Gemini Live [Experimental]¶
Experimental Feature
This feature is experimental and may change in future versions. Use with caution in production environments.
The Gemini Live API lets developers create natural conversations by enabling a two-way WebSocket connection with the Gemini models. The Live API processes data streams in real time. Users can interrupt the AI's responses with new input, similar to a real conversation. Key features include:
- Multimodal Streaming: The API supports streaming of text, audio, and video data.
- Bidirectional Interaction: The user and the model can provide input and output at the same time.
- Interruptibility: Users can interrupt the model's response, and the model adjusts its response.
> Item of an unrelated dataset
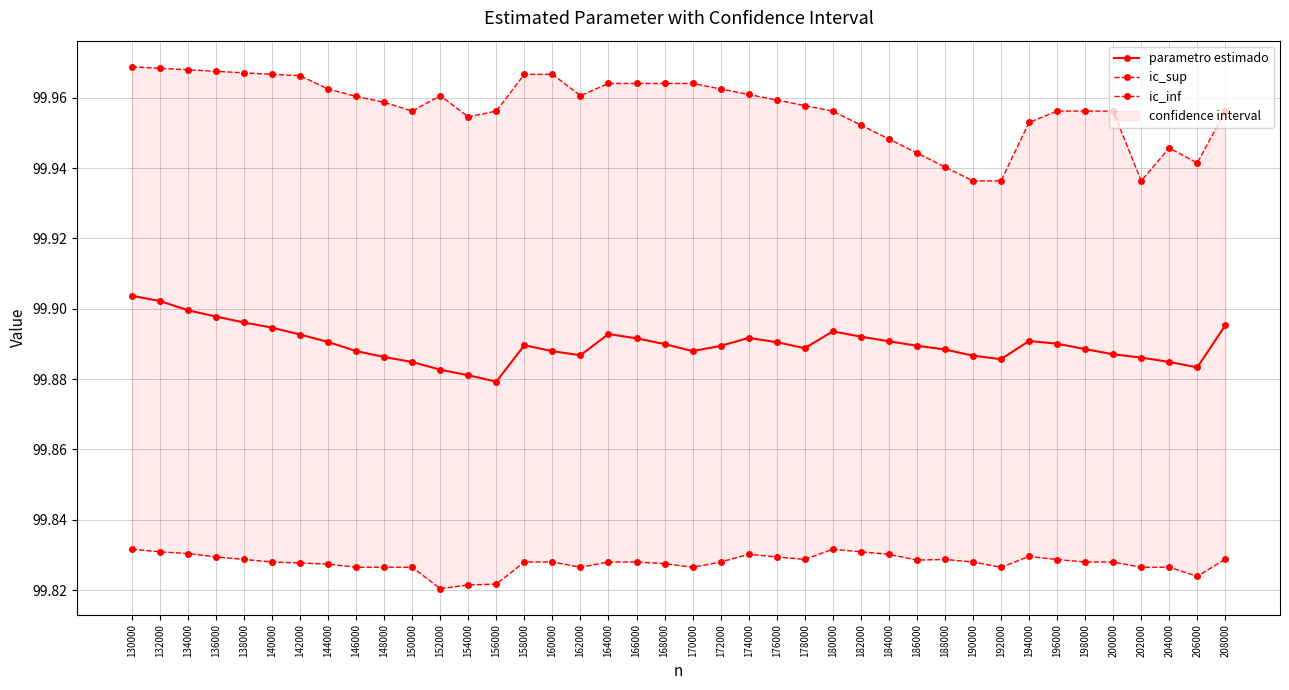

What is the value of the ic_inf point at the 36th from the left?

99.8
- Tool Use and Function Calling: The API can use external tools to perform actions and get context while maintaining a real-time connection.
- Session Management: Supports managing long conversations through sessions, providing context and continuity.
- Secure Authentication: Uses tokens for secure client-side authentication.
Usage¶
import asyncio
from strands.experimental.bidi import BidiAgent
from strands.experimental.bidi.io import BidiAudioIO, BidiTextIO
from strands.experimental.bidi.models import BidiGeminiLiveModel
from strands.experimental.bidi.tools import stop_conversation
from strands_tools import calculator
async def main() -> None:
model = BidiGeminiLiveModel(
model_id="gemini-2.5-flash-native-audio-preview-09-2025",
provider_config={
"audio": {
"voice": "Kore",
},
},
client_config={"api_key": "<GOOGLE_AI_API_KEY>"},
)
# stop_conversation tool allows user to verbally stop agent execution.
agent = BidiAgent(model=model, tools=[calculator, stop_conversation])
audio_io = BidiAudioIO()
text_io = BidiTextIO()
await agent.run(inputs=[audio_io.input()], outputs=[audio_io.output(), text_io.output()])
if __name__ == "__main__":
asyncio.run(main())
Configuration¶
Client Configs¶
For details on the supported client configs, see here.
Provider Configs¶
| Parameter | Description | Example | Options |
|---|---|---|---|
audio |
AudioConfig instance. |
{"voice": "Kore"} |
reference |
inference |
Dict of inference fields specified in the Gemini LiveConnectConfig. |
{"temperature": 0.7} |
reference |
For the list of supported voices and languages, see here.
Session Management¶
Currently, BidiGeminiLiveModel does not produce a message history and so has limited compatability with the Strands session manager. However, the provider does utilize Gemini's Session Resumption as part of the connection restart workflow. This allows Gemini Live connections to persist up to 24 hours. After this time limit, a new BidiGeminiLiveModel instance must be created to continue conversations.